Voorlopige voorzieningen en dwangregeling in het schuldsaneringsrecht
Sinds 1998 bevat de Faillissementswet een regeling voor de sanering van schulden van natuurlijke personen. In 2008 zijn daar drie artikelen aan toegevoegd. Deze drie bepalingen vormen het onderwerp van het promotieonderzoek van Berend Engberts op 9 juni 2015.
Er zijn drie artikelen aan de Faillissementswet toegevoegd:
-
art. 287 lid 4 Fw dient ter overbrugging van de periode tussen het indienen van een verzoek tot toelating tot de schuldsaneringsregeling en de beslissing daarop door de rechter. De voorziening voorkomt dat een te verwachten wettelijke schuldsanering door executiemaatregelen van een schuldeiser aanstonds gedoemd is te mislukken.
-
art. 287b Fw stelt een schuldenaar in staat een minnelijke schuldregeling met zijn schuldeisers te treffen.
-
art. 287a Fw geeft de insolventierechter de bevoegdheid om een schuldeiser te bevelen in te stemmen met een schuldregeling. Dit wordt in dit onderzoek een dwangregeling genoemd.

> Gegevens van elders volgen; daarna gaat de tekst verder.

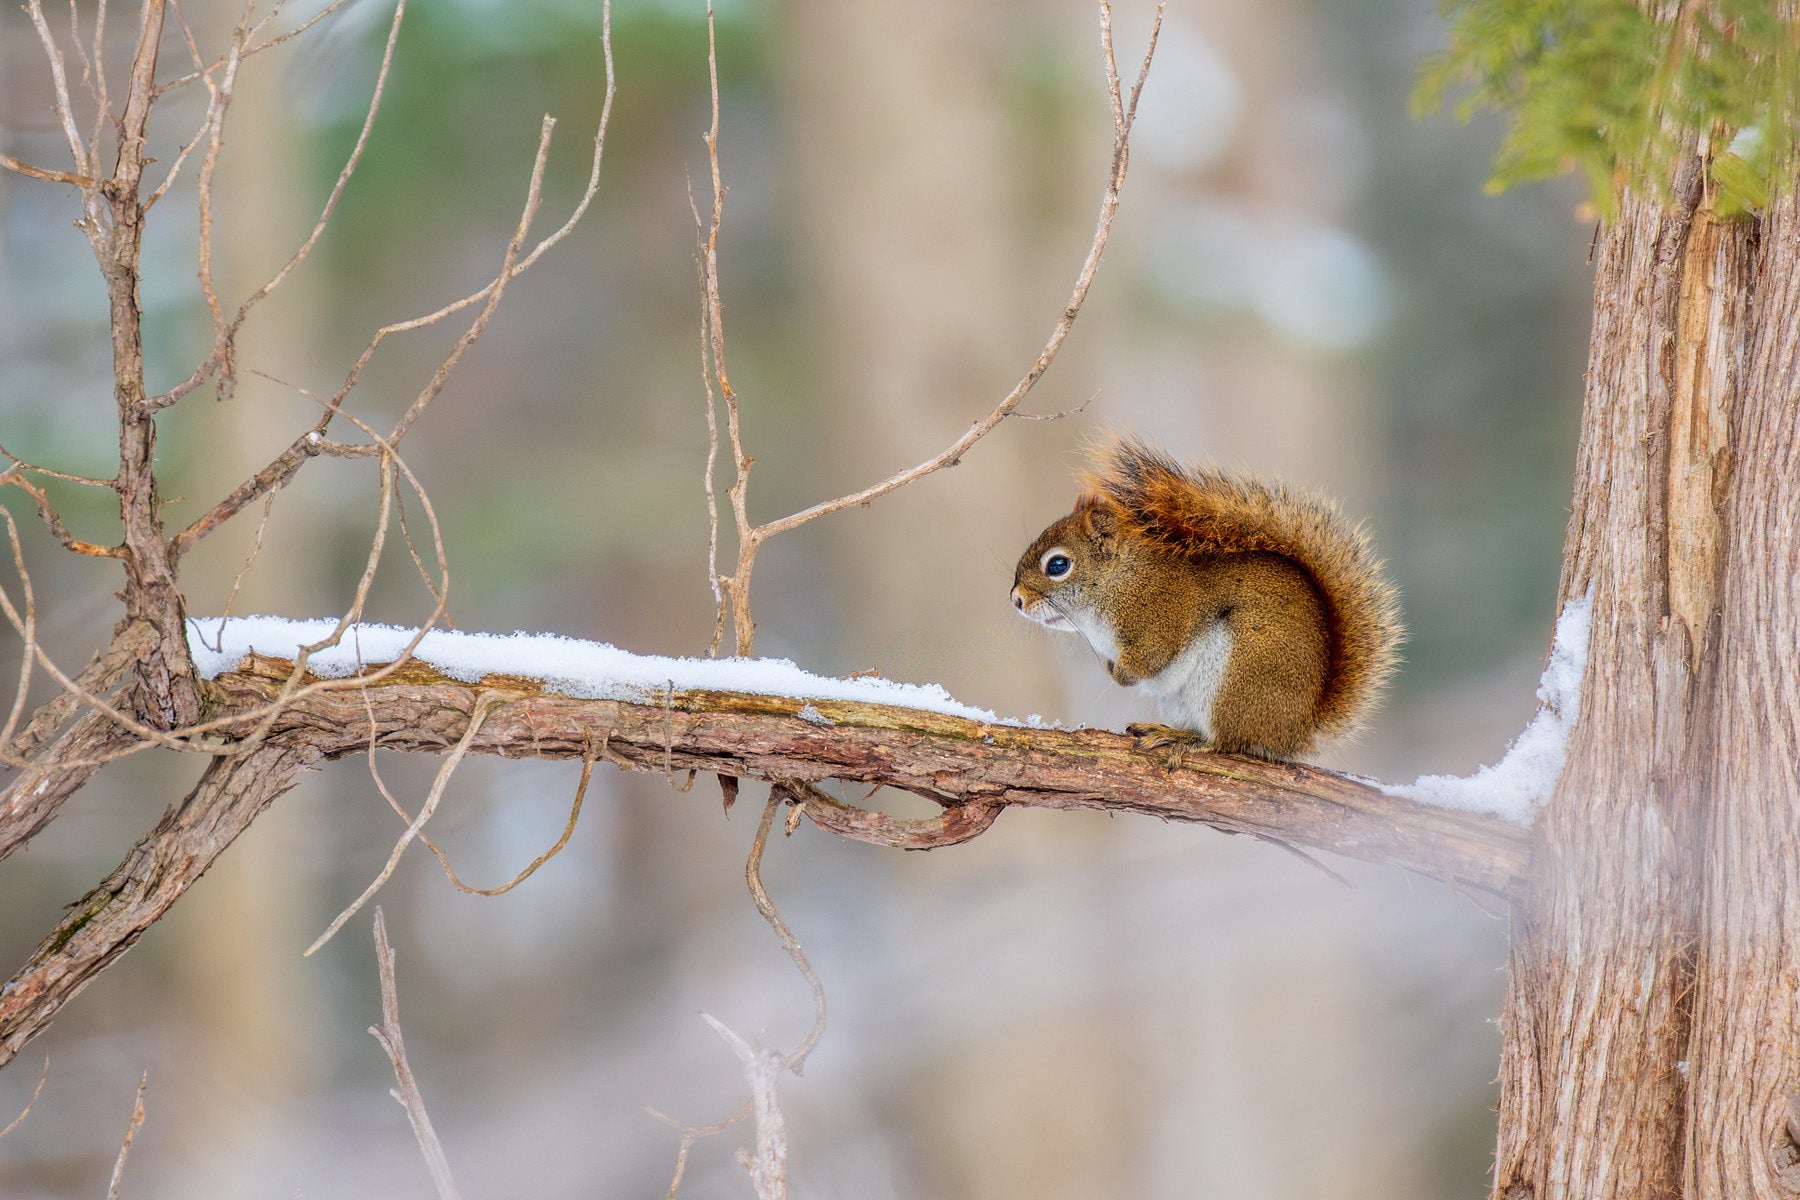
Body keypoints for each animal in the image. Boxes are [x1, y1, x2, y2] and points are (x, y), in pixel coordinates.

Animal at [1010, 438, 1403, 761]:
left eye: (1058, 565)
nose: (1016, 600)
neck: (1119, 581)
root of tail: (1294, 731)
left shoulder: (1159, 614)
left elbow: (1149, 658)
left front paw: (1119, 673)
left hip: (1238, 678)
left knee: (1226, 742)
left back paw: (1184, 740)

De wetgever heeft de procedures van de drie genoemde wetsartikelen maar in zeer beperkte mate beschreven. Berend Engberts tracht deze procedures in dit onderzoek in te passen in het systeem van het insolventieprocesrecht en het burgerlijk procesrecht. Ook probeert hij antwoorden te geven op vele in de praktijk gerezen vragen. De wet, de wetsgeschiedenis, de literatuur en de jurisprudentie zijn de bronnen van dit onderzoek.
Het promotieonderzoek
In het onderzoek is allereerst een analyse gemaakt van het burgerlijk procesrecht en het insolventieprocesrecht, dat wil zeggen het procesrecht in de Faillissementswet. Op basis van deze analyse is een procedureel kader geschetst waarbinnen de procedures van art. 287 lid 4, 287a en 287b Fw geplaatst zouden moeten worden. Onderzocht zijn voorts de aanverwante verzoekschriftprocedure (art. 261 e.v. Rv), het kort geding (art. 254 Rv) en de provisionele vordering (art. 223 Rv).

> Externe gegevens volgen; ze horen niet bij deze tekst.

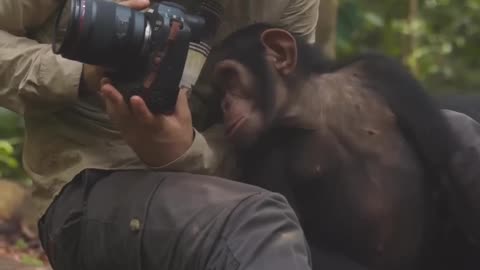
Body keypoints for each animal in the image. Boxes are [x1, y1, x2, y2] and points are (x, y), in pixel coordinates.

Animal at [211, 23, 464, 270]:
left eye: (230, 78)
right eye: (220, 90)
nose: (225, 104)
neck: (315, 110)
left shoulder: (384, 72)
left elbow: (443, 164)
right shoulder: (261, 156)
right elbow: (297, 236)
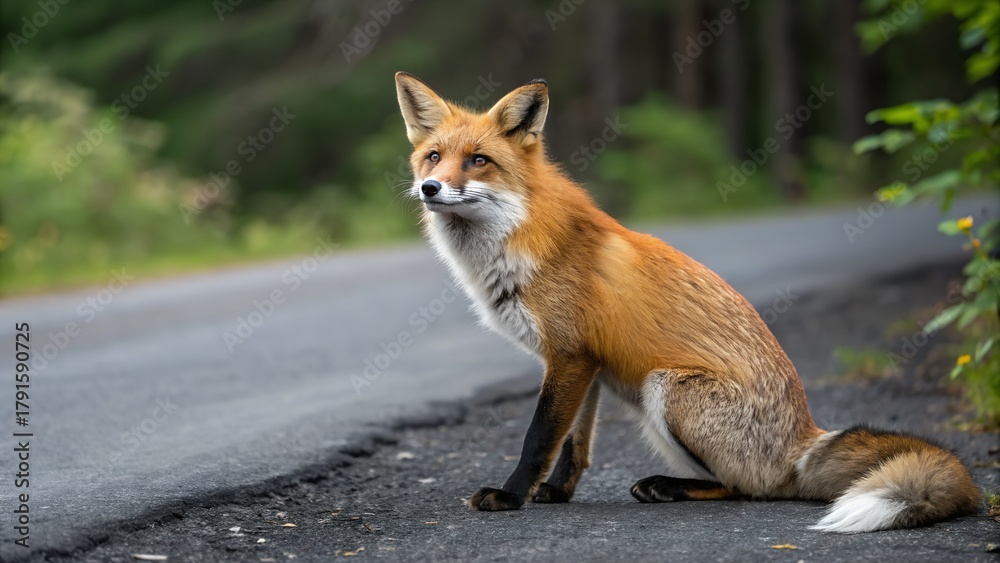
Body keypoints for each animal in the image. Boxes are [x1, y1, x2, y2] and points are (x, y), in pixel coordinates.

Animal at [392, 71, 982, 532]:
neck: (521, 239)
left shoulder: (569, 355)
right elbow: (574, 443)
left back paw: (668, 486)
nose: (429, 188)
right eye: (434, 157)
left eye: (479, 160)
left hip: (667, 389)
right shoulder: (584, 361)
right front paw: (555, 493)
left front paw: (510, 496)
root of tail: (802, 441)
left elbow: (539, 437)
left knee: (752, 488)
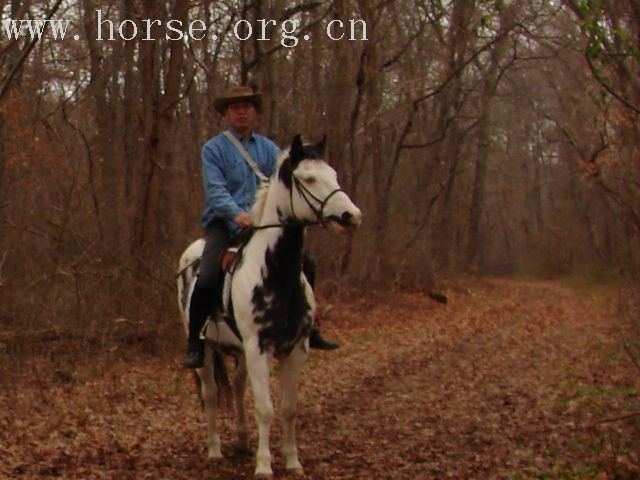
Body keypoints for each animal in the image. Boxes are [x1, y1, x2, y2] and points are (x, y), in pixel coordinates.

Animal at [178, 135, 362, 476]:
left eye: (333, 174)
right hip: (207, 349)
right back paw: (215, 450)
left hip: (239, 351)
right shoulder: (258, 347)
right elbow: (265, 409)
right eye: (308, 179)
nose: (351, 215)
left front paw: (292, 461)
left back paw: (242, 440)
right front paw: (264, 466)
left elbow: (289, 408)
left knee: (238, 386)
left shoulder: (296, 348)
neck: (275, 274)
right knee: (211, 395)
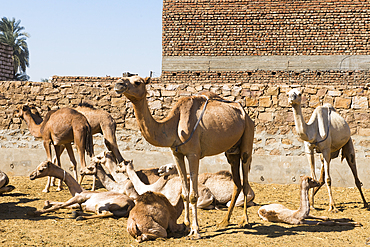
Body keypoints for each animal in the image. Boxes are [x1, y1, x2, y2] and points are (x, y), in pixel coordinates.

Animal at [114, 76, 256, 238]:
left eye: (137, 82)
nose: (119, 84)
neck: (173, 125)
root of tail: (246, 115)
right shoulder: (177, 154)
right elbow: (184, 192)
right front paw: (187, 225)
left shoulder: (193, 154)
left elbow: (193, 194)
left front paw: (195, 230)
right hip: (231, 152)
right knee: (237, 182)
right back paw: (224, 222)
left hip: (247, 139)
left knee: (245, 180)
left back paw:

Vervolgens zijn de drie wetsbepalingen en hun toepassing in de praktijk in kaart gebracht. Oplossingen voor de gerezen problemen zijn gezocht door inbedding van de procedure(s) in het geschetste procedurele kader en, aanvullend, door vergelijking met de beschreven, eerder genoemde procedures uit het Wetboek van Burgerlijke Rechtsvordering.
Aanbevelingen
Berend Engberts doet aanbevelingen ter verbetering van de procedures van de art. 287 lid 4, 287a en 287b Fw. Met deze aanbevelingen wordt beoogd de kwaliteit van de drie procedures te verbeteren en de coherentie van het burgerlijk procesrecht te bevorderen.